同調査は、全国の15~79歳の男女約6万6000人を対象に実施したインターネット調査(インテージ・ネットモニター「マイティモニター」)によるもので、同社グループの(株)インテージと(株)インテージコンサルティングが共同で実施。調査期間は17年8月25日~9月6日。
訴求別市場は「健康維持・増進」が9.2%でトップ
同調査によると、17年の健康・美容関連市場のうち「健康食品・サプリメント市場」の規模は、1兆5624億円と試算され、中でも最も大きな市場は「健康維持・増進」の9.2%。次いで「美肌・肌ケア」(7.6%)、「疲労回復」(5.9%)、「栄養バランス」(5.3%)、「目の健康」(5.2%)となっている。これらの結果から、「健康維持・増進」は健康食品・サプリメントを利用して対処する中で最大の関心事であることが分かる。
また、「健康食品・サプリメント」と「健康・美容目的で摂る一般食品・飲料」を合わせた「ヘルスケアフーズ」は、巨大な市場規模を有しており、このうち「ヘルスケアフーズ」市場の規模は2兆6856億円となっている。同市場は成長トレンドでもあり、このうち1兆1232億円を占める「健康系の一般食品・飲料」が成長要因であると同社では分析している。

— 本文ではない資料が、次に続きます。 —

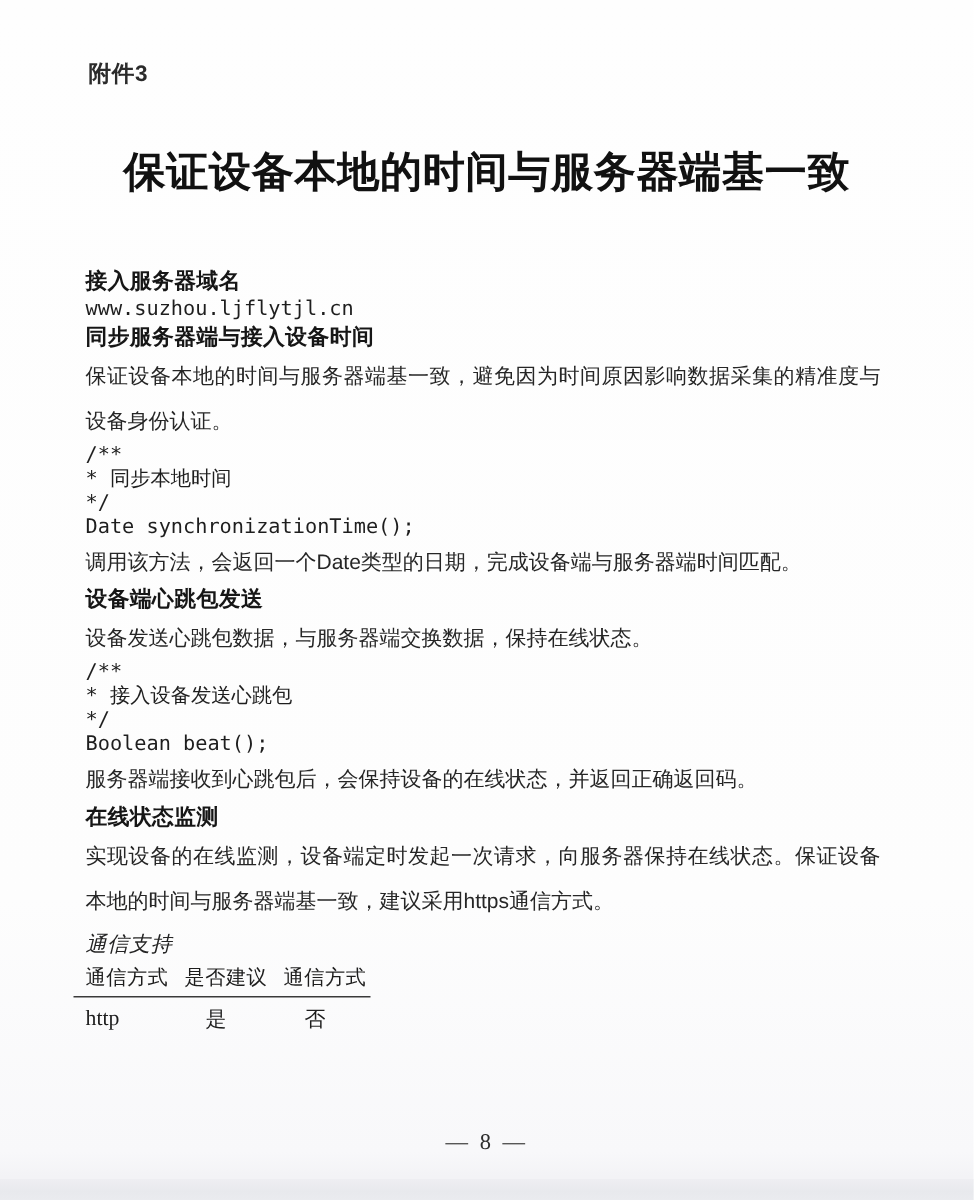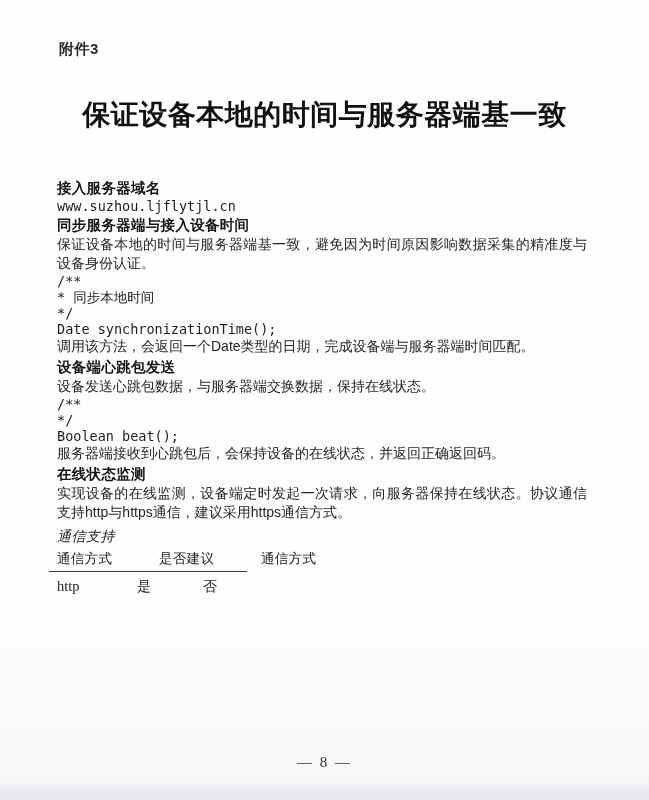--- a/index.html
+++ b/index.html
@@ -49,34 +49,34 @@
     font-size: 14px;
     font-weight: 500;
     font-style: italic;
     color: #242424;
     line-height: 19px;
     margin: 5px 0 3px 0;
     letter-spacing: 0.5px;
   }
   p.body {
     font-size: 14px;
-    line-height: 19px;
+    line-height: 30px;
     color: #262626;
     text-align: justify;
     letter-spacing: 0px;
   }
   .code-line {
     font-family: "DejaVu Sans Mono", monospace;
     font-size: 13.5px;
     line-height: 16px;
     color: #1e1e1e;
     white-space: pre;
   }
   .tbl { margin-top: 3px; }
-  .tbl-head { display: flex; line-height: 19px; gap: 36px; }
+  .tbl-head { display: flex; line-height: 19px; }
   .tbl-head span {
     width: 66px;
     font-size: 13.5px;
     color: #1d1d1d;
     letter-spacing: 0.3px;
   }
   .tbl-rule {
     width: 198px;
     margin-left: -8px;
     margin-top: 3px;
@@ -126,28 +126,29 @@
       <div class="code-line">* 同步本地时间</div>
       <div class="code-line">*/</div>
       <div class="code-line">Date synchronizationTime();</div>
     </div>
     <p class="body">调用该方法，会返回一个Date类型的日期，完成设备端与服务器端时间匹配。</p>
 
     <h2 class="sec">设备端心跳包发送</h2>
     <p class="body">设备发送心跳包数据，与服务器端交换数据，保持在线状态。</p>
     <div class="codeblock">
       <div class="code-line">/**</div>
+      <div class="code-line">* 接入设备发送心跳包</div>
       <div class="code-line">*/</div>
       <div class="code-line">Boolean beat();</div>
     </div>
     <p class="body">服务器端接收到心跳包后，会保持设备的在线状态，并返回正确返回码。</p>
 
     <h2 class="sec">在线状态监测</h2>
 
-    <p class="body">实现设备的在线监测，设备端定时发起一次请求，向服务器保持在线状态。协议通信支持http与https通信，建议采用https通信方式。</p>
+    <p class="body">实现设备的在线监测，设备端定时发起一次请求，向服务器保持在线状态。保证设备本地的时间与服务器端基一致，建议采用https通信方式。</p>
 
     <h3 class="sub">通信支持</h3>
 
     <div class="tbl">
       <div class="tbl-head">
         <span>通信方式</span>
         <span>是否建议</span>
         <span>通信方式</span>
       </div>
       <div class="tbl-rule"></div>

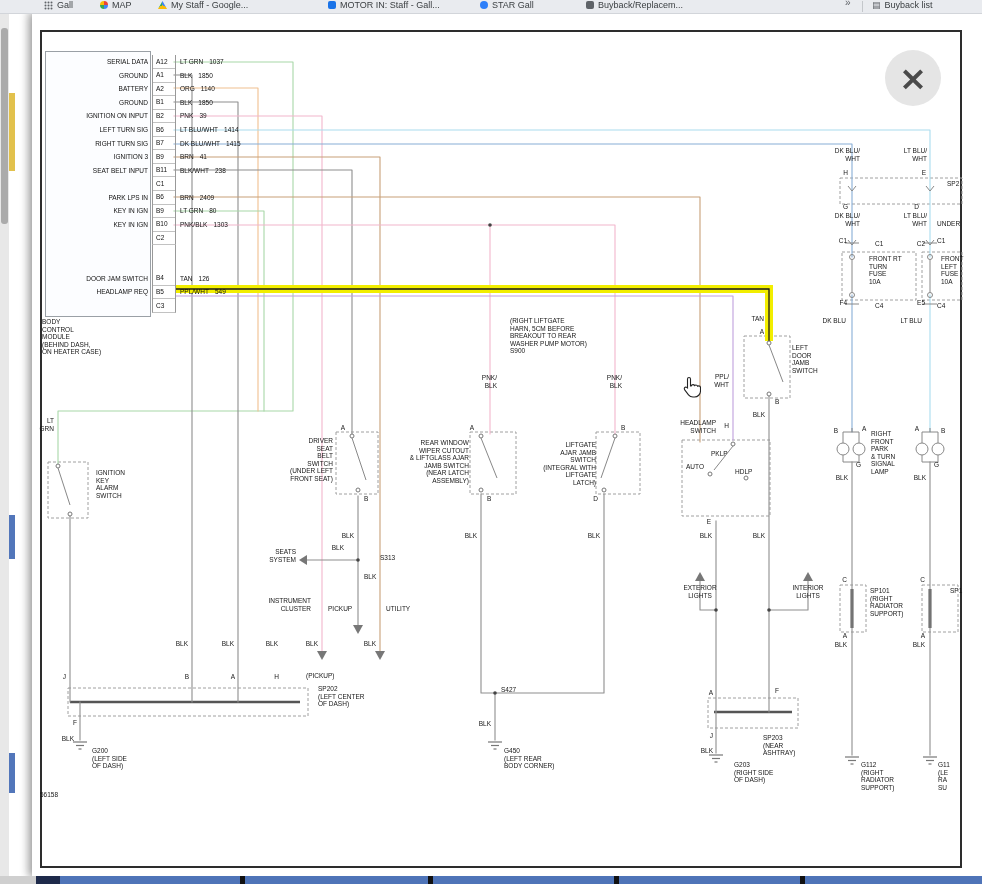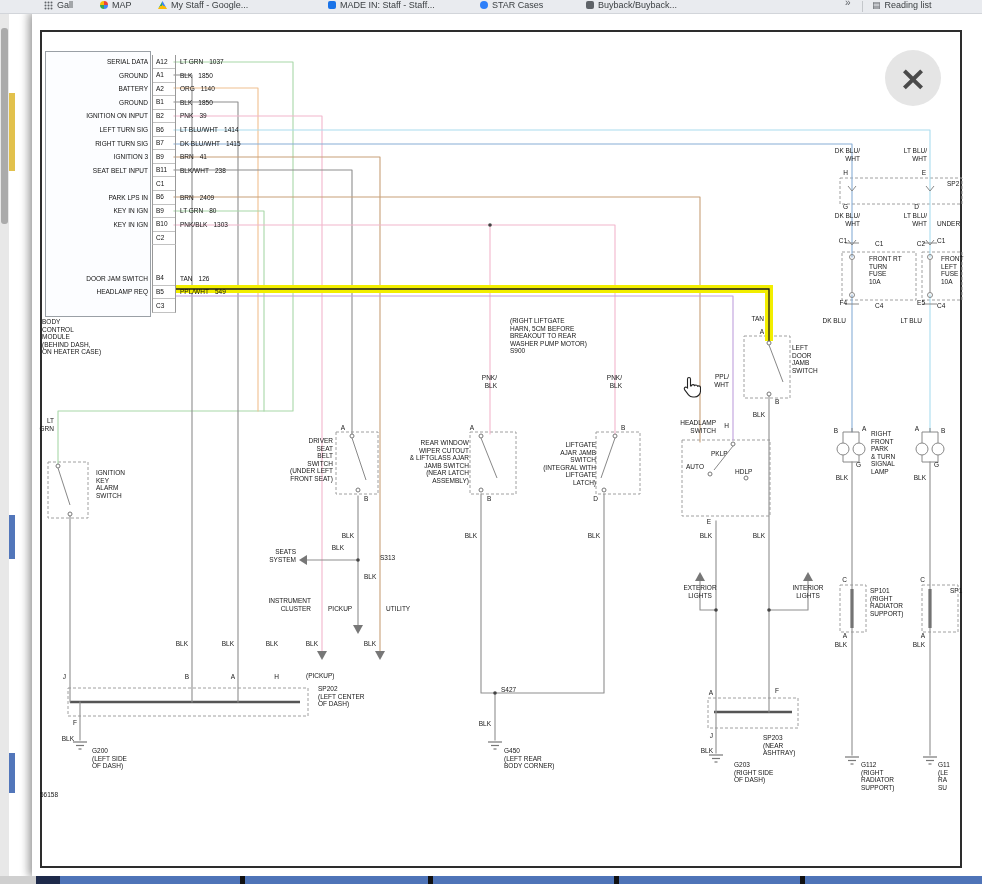--- a/index.html
+++ b/index.html
@@ -101,35 +101,35 @@
   <div class="bm-item" style="left:100px">
     <span class="fav ic-map"></span>
     <span>MAP</span>
   </div>
   <div class="bm-item" style="left:158px">
     <span class="fav ic-drive"></span>
     <span>My Staff - Google...</span>
   </div>
   <div class="bm-item" style="left:328px">
     <span class="fav ic-doc"></span>
-    <span>MADE IN: Staff - Staff...</span>
+    <span>MOTOR IN: Staff - Gall...</span>
   </div>
   <div class="bm-item" style="left:480px">
     <span class="fav ic-star"></span>
-    <span>STAR Cases</span>
+    <span>STAR Gall</span>
   </div>
   <div class="bm-item" style="left:586px">
     <span class="fav ic-buy"></span>
-    <span>Buyback/Buyback...</span>
+    <span>Buyback/Replacem...</span>
   </div>
   <div class="bm-chev">»</div>
   <div class="bm-sep"></div>
   <div class="bm-item" style="left:872px">
     <span class="ic-read">▤</span>
-    <span>Reading list</span>
+    <span>Buyback list</span>
   </div>
 </div>
 
 <div class="left-track">
   <div class="left-thumb"></div>
 </div>
 <div class="frag frag-y"></div>
 <div class="frag frag-b1"></div>
 <div class="frag frag-b2"></div>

また、これらは15年から始まった機能性表示食品制度により、健康への効果・効能を謳う商品が市場に増えたことが追い風となっている。
50代以上の女性が健康食品・フーズを積極的に摂取
健康を意識して食べている食品については、1位「納豆」(39%)、2位「ヨーグルト」(36%)、3位「牛乳」(32%)、4位「豆腐類」(28%)、5位「オリーブオイル」「緑茶・日本茶」(同率26%)の順に。他にも7位に「乳酸菌飲料」「食酢・調理酢」(同率24%)、11位に「チーズ」(21%)がランクインするなど、発酵系の日配品を意識して摂っている人が多いことが分かった。男女別では、女性の方が健康や美容を意識してさまざまな食品・飲料を摂っており、中でも50代以上の年代で利用率が高くなっている。

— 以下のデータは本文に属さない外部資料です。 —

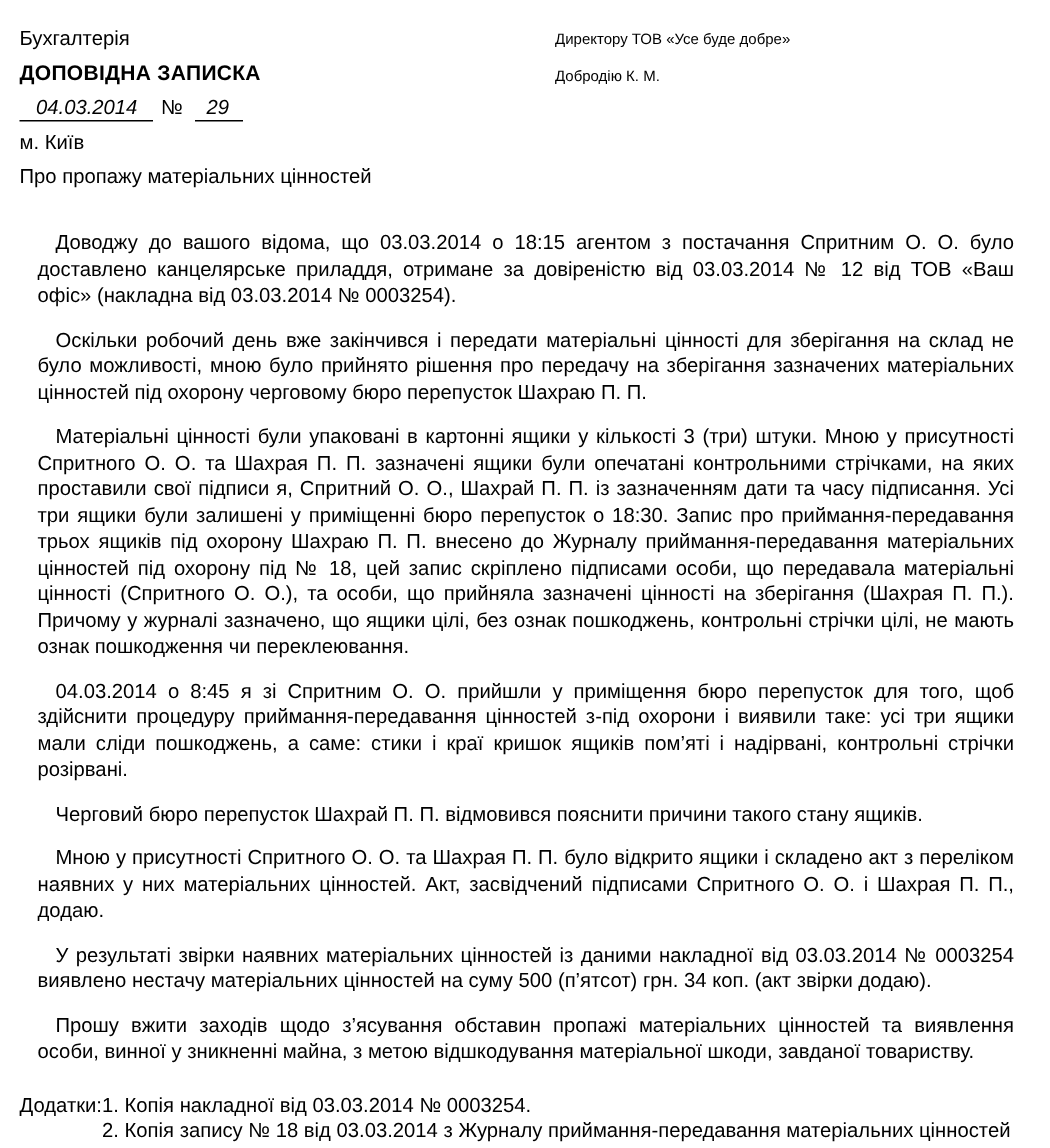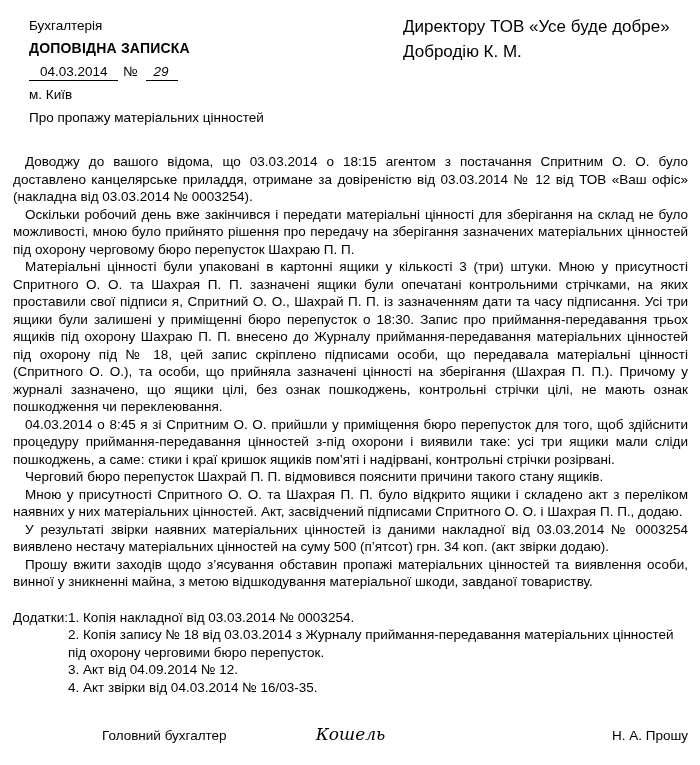--- a/index.html
+++ b/index.html
@@ -15,67 +15,67 @@
     color: #000000;
     font-family: "Liberation Sans", "DejaVu Sans", sans-serif;
     box-sizing: border-box;
     padding: 14px 12px 0 13px;
     overflow: hidden;
   }
   
   .header {
     position: relative;
     min-height: 115px;
-    margin-left: 16px;
   }
   .header-left {
     line-height: 23px;
     font-size: 13.5px;
     max-width: 370px;
   }
   .doc-title {
     font-weight: bold;
     font-size: 14px;
     letter-spacing: .2px;
   }
   .date-line {
     font-size: 13.5px;
   }
   .u {
     display: inline-block;
     border-bottom: 1px solid #000;
     line-height: 15px;
   }
   .date-field {
+    font-style: italic;
     padding: 0 10px 1px 11px;
   }
   .num-field {
     font-style: italic;
     padding: 0 9px 1px 8px;
     margin-left: 4px;
   }
   .num-sign {
     margin-left: 2px;
   }
   .header-right {
     position: absolute;
-    left: 374px;
+    left: 357px;
     top: 0;
     line-height: 25px;
-    font-size: 17px;
+    font-size: 10px;
   }
   
   .body-text {
     margin-top: 24px;
     font-size: 13.5px;
     line-height: 17.5px;
     text-align: justify;
   }
   .body-text p {
-    margin: 0;
+    margin: 12px;
     text-indent: 12px;
   }
   
   .attachments {
     display: flex;
     margin-top: 18px;
     font-size: 13.5px;
     line-height: 17.5px;
   }
   .att-label {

この傾向は、健康食品・サプリメント市場にも表れており、健康食品・サプリメント市場での年代構成比は「60代」(27%)、「70代」(22%)、50代「18%」、「40代」(16%)の順に。50代以上で全販売金額の約7割を占めている。なお、50代以上が求める健康食品・サプリメントのヘルスベネフィットは、50代では1位「美肌・肌ケア」、2位「目の健康」、3位「疲労回復」となっており、60代・70代では1位「目の健康」、2位「健康維持・増進」、3位「関節の健康」の順となっている。
同社ではこれらの結果について、まだ現役で働いている人が多いと想定される50代では「美肌・肌ケア」や「疲労回復」といったリカバリのためのヘルスベネフィットを求めているのに対し、60代・70代は「目の健康」や「健康維持・増進」「関節の健康」「骨の健康」など基本機能を強化・維持するためのヘルスベネフィットを強く求めていると分析している。